The Federal Communications Commission (FCC) is preparing to close out its Emergency Connectivity Fund (ECF), which Congress authorized in 2021 to facilitate remote learning during the COVID-19 pandemic. Nationwide, eligible schools, districts, libraries, and consortia have requested over $9.2 billion through the program to provide internet connectivity and devices for instruction, research, and homework. In California, most applicants were school districts, and the majority of these funds went to districts with high percentages of students with historically tenuous internet access. Districts were also more likely to use ECF funds for connectivity services, rather than devices.
In California, school districts submitted 2,206 applications, and the ECF approved about $859 million in funding requests. The majority of these funds went to districts with high proportions of Black, Latino, or low-income students, groups that tend to have lower levels of internet access. Districts with high concentrations of Black or Latino students garnered a majority of the funds ($511 million), an outsize share given their proportion of applications. Similarly, low-income districts also received more than half of the total ($447 million), though they submitted a smaller proportion of applications.
Districts with high percentages of English Learners (ELs) represented a little less than a third of applications and received $210 million, or about a quarter of the total funds. Districts without high concentrations of any of these student groups secured $246 million.
Of course, districts vary considerably in the number of students they serve. Per student awards tended to be higher for applications submitted by districts with historically underserved populations. Low-income districts received an average of $355 per student, compared to $148 per student for all other districts. Funding for districts with high shares of Black or Latino students was $320 per student, while high-EL districts received an average of $229 per district.
ECF dollars may be used for devices, such as laptops or tablets (smartphones and desktops are not supported), or for connectivity services, such as satellite, wireless, or fiber connection for off-campus use by students or district staff. Funds may also be used for connectivity equipment, such as modems, routers, or Wi-Fi hotspots.

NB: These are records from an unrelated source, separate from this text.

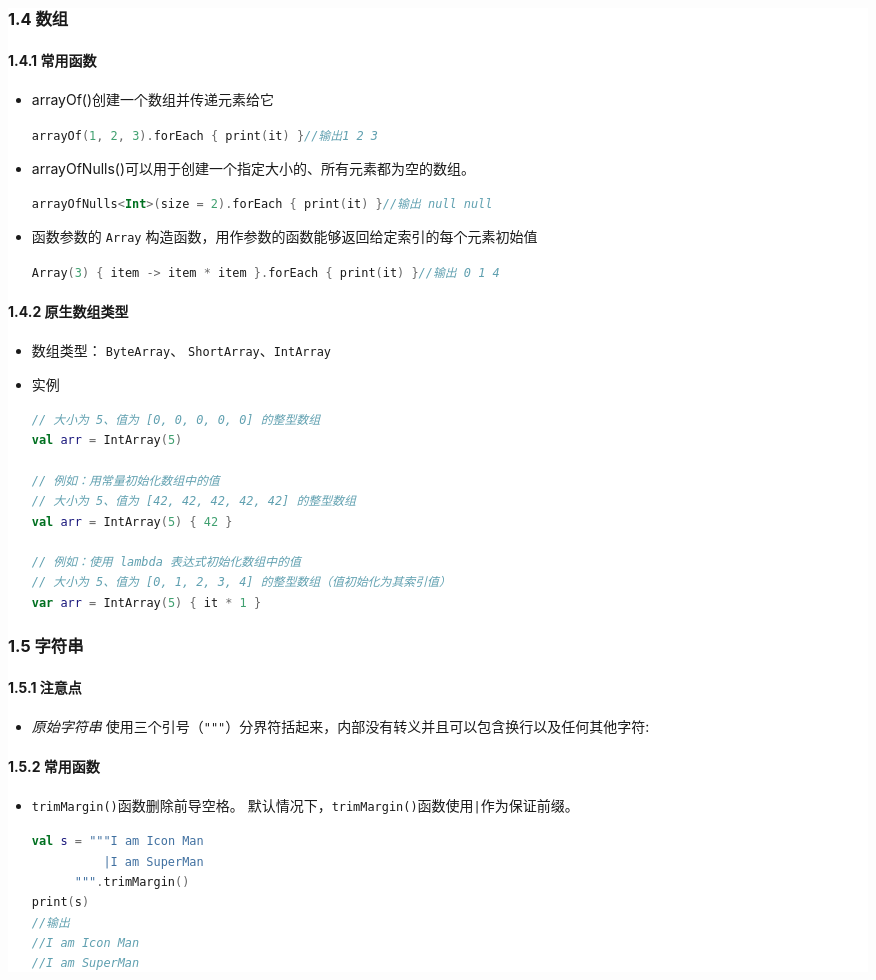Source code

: ### 1.4 数组

#### 1.4.1 常用函数

* arrayOf()创建一个数组并传递元素给它

  ```kotlin
  arrayOf(1, 2, 3).forEach { print(it) }//输出1 2 3
  ```

* arrayOfNulls()可以用于创建一个指定大小的、所有元素都为空的数组。

  ```kotlin
  arrayOfNulls<Int>(size = 2).forEach { print(it) }//输出 null null
  ```

* 函数参数的 `Array` 构造函数，用作参数的函数能够返回给定索引的每个元素初始值

  ```kotlin
  Array(3) { item -> item * item }.forEach { print(it) }//输出 0 1 4
  ```

#### 1.4.2 原生数组类型

* 数组类型： `ByteArray`、 `ShortArray`、`IntArray` 

* 实例

  ```kotlin
  // 大小为 5、值为 [0, 0, 0, 0, 0] 的整型数组
  val arr = IntArray(5)
  
  // 例如：用常量初始化数组中的值
  // 大小为 5、值为 [42, 42, 42, 42, 42] 的整型数组
  val arr = IntArray(5) { 42 }
  
  // 例如：使用 lambda 表达式初始化数组中的值
  // 大小为 5、值为 [0, 1, 2, 3, 4] 的整型数组（值初始化为其索引值）
  var arr = IntArray(5) { it * 1 }
  ```


### 1.5 字符串

#### 1.5.1 注意点

* *原始字符串* 使用三个引号（`"""`）分界符括起来，内部没有转义并且可以包含换行以及任何其他字符:

#### 1.5.2 常用函数

* `trimMargin()`函数删除前导空格。 默认情况下，`trimMargin()`函数使用`|`作为保证前缀。

  ```kotlin
  val s = """I am Icon Man
  			|I am SuperMan
  		""".trimMargin()
  print(s)
  //输出
  //I am Icon Man
  //I am SuperMan
  ```

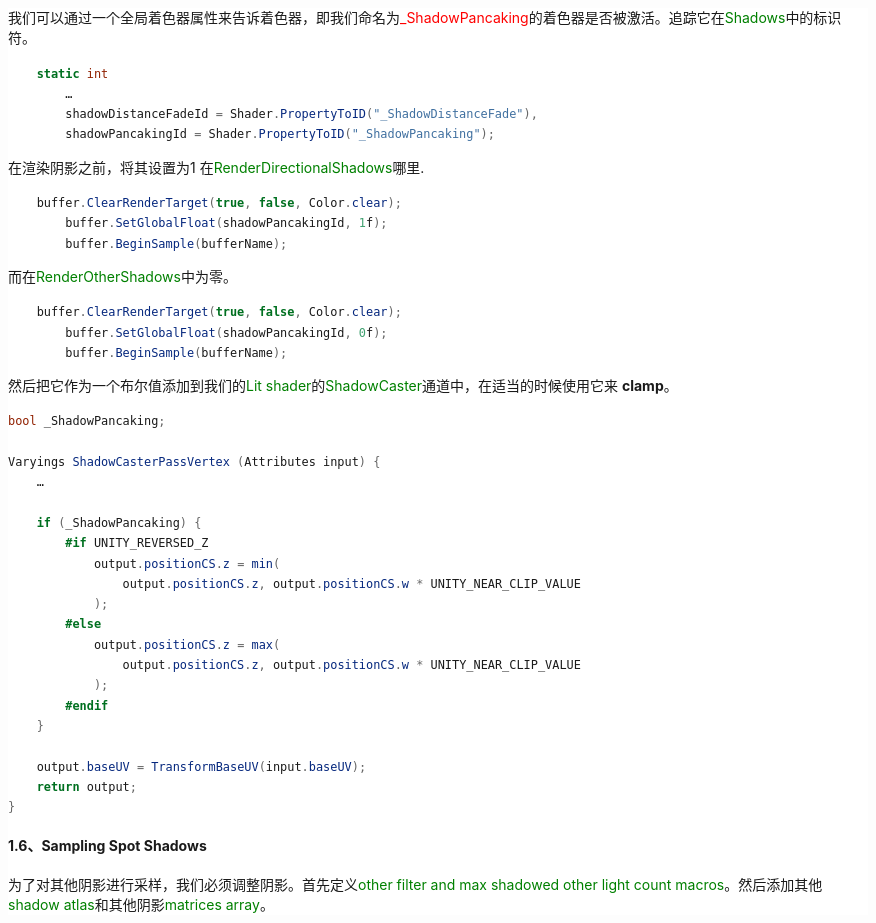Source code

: 我们可以通过一个全局着色器属性来告诉着色器，即我们命名为<font color="red">_ShadowPancaking</font>的着色器是否被激活。追踪它在<font color="green">Shadows</font>中的标识符。

```c#
	static int
		…
		shadowDistanceFadeId = Shader.PropertyToID("_ShadowDistanceFade"),
		shadowPancakingId = Shader.PropertyToID("_ShadowPancaking");
```

在渲染阴影之前，将其设置为1 在<font color="green">RenderDirectionalShadows</font>哪里.

```c#
	buffer.ClearRenderTarget(true, false, Color.clear);
		buffer.SetGlobalFloat(shadowPancakingId, 1f);
		buffer.BeginSample(bufferName);
```

而在<font color="green">RenderOtherShadows</font>中为零。

```c#
	buffer.ClearRenderTarget(true, false, Color.clear);
		buffer.SetGlobalFloat(shadowPancakingId, 0f);
		buffer.BeginSample(bufferName);
```

然后把它作为一个布尔值添加到我们的<font color="green">Lit shader</font>的<font color="green">ShadowCaster</font>通道中，在适当的时候使用它来  **clamp**。

```c#
bool _ShadowPancaking;

Varyings ShadowCasterPassVertex (Attributes input) {
	…

	if (_ShadowPancaking) {
		#if UNITY_REVERSED_Z
			output.positionCS.z = min(
				output.positionCS.z, output.positionCS.w * UNITY_NEAR_CLIP_VALUE
			);
		#else
			output.positionCS.z = max(
				output.positionCS.z, output.positionCS.w * UNITY_NEAR_CLIP_VALUE
			);
		#endif
	}

	output.baseUV = TransformBaseUV(input.baseUV);
	return output;
}
```

#### 1.6、Sampling Spot Shadows

为了对其他阴影进行采样，我们必须调整阴影。首先定义<font color="green">other filter and max shadowed other light count macros</font>。然后添加其他<font color="green"> shadow atlas</font>和其他阴影<font color="green">matrices array</font>。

Overall, districts were more likely to apply for assistance with connectivity rather than devices. In addition, districts with high shares of historically underserved students were somewhat more likely to apply for assistance with connectivity than their counterparts. About 75% of district applications with high percentages of Black or Latino, low-income, or EL students specified either connectivity services or connectivity-related equipment, like modems, routers, or Wi-Fi hotspots. Other districts applied for connectivity assistance roughly 70% of the time. The vast majority of districts that specified connectivity needs wanted to use funds for broadband service itself, with modems and routers constituting only 3% of applications, and hotspots about 6%.
Among districts that used funds for devices, laptops were the most common choice, constituting about 21% of applications from districts with high proportions of underserved groups and about a quarter of those from other districts. Districts requested funds for tablets only about 3% (districts with underserved populations) and 6% (other districts) of the time.
In recent years, the ECF has represented just one effort among many federal and state initiatives to assist students in securing internet access. For instance, the federal Affordable Connectivity Program provides subsidies for high-speed internet subscriptions, though it has so far struggled to reach eligible households. As the ECF winds to a close, it will be important to evaluate its effectiveness and that of other federal and state subsidy programs that assist students in securing internet access. Ensuring that unserved and underserved communities are able to take advantage of these funds will be key to narrowing the digital divide in our state.